Israeli Finance Minister Moshe Kahlon, April 19, 2017.Credit: Ofer Vaknin

In his first official visit to Washington, Finance Minister Moshe Kahlon met with his U.S. counterpart Steven Mnuchin to discuss tax issues and other matters as the Trump administration is seeking big cuts in U.S. rates.

“The Israeli economy is deeply connected to the American economy,” Kahlon said in a statement. “We are closely monitoring the expected tax reform in the U.S. and its impact on the Israeli economy, and if necessary we will make the necessary adjustments.”

The White House has been seeking to cut the U.S. corporate tax rate to 15%, down from the current 35%, although more recently officials have talked about a more modest reduction to 20%. Either way, it would put the U.S. figure well below Israel’s, which dropped to 24% this year and will fall to 23% in 2018.

The two, who scheduled to meet again in September, agreed to form a joint negotiating team to examine the implications of amending the Israel-U.S. double-taxation treaty. The changes aim to adjust the withholding tax rates and improve the tax rights of investors in both countries, remove investment barriers and improve the investment environment in Israel.

Kahlon asked Mnuchin to press the Palestinian Authority to enforce global rules for fighting money laundering and terror finance. For his part, Kahlon said he would urge the International Monetary Fund to complete its audit of the PA’s policies by next year.

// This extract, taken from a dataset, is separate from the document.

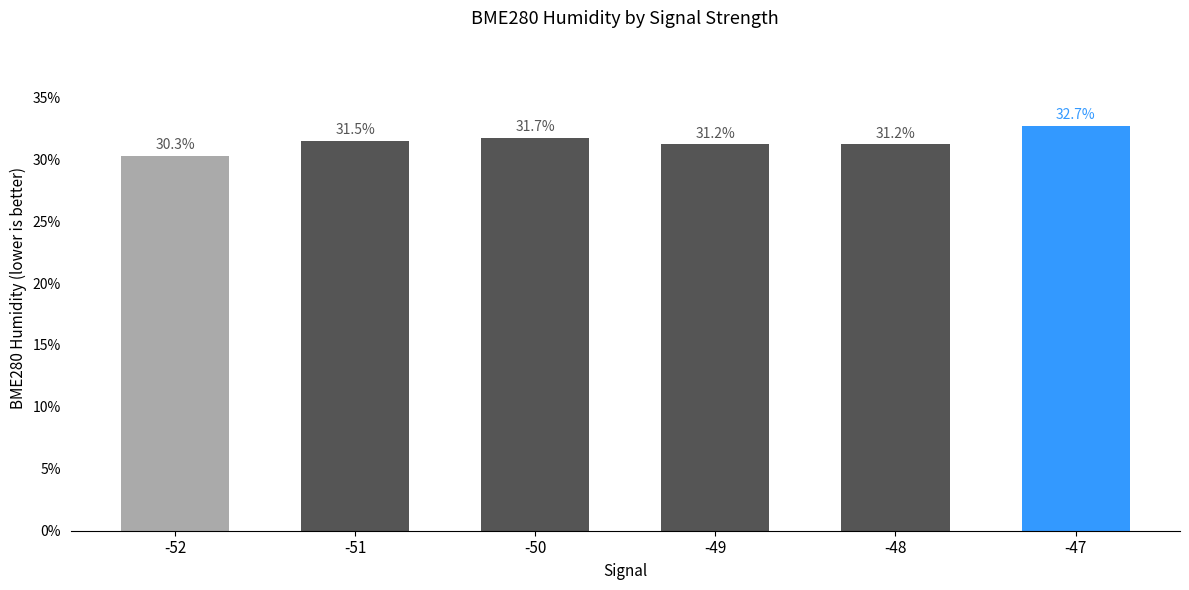

What is the minimum value shown in the chart?

30.3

On Monday the IMF said the evaluation by its Middle East and North Africa Financial Action Task Force would only be ready in 2020.

Resolving the issue of money laundering and terror finance is critical because Israeli banks could risk U.S. sanctions if they work with Palestinian institutions.

The two also agreed to form two joint committees. One will examine the Trump White House drive now to trim regulations via its “one in, two out” policy of eliminating two regulations for every new one introduced.

Another will look into public-private partnerships for developing infrastructure, a policy both countries are pursing as they try to catch up on years of underinvestment in roads and other facilities.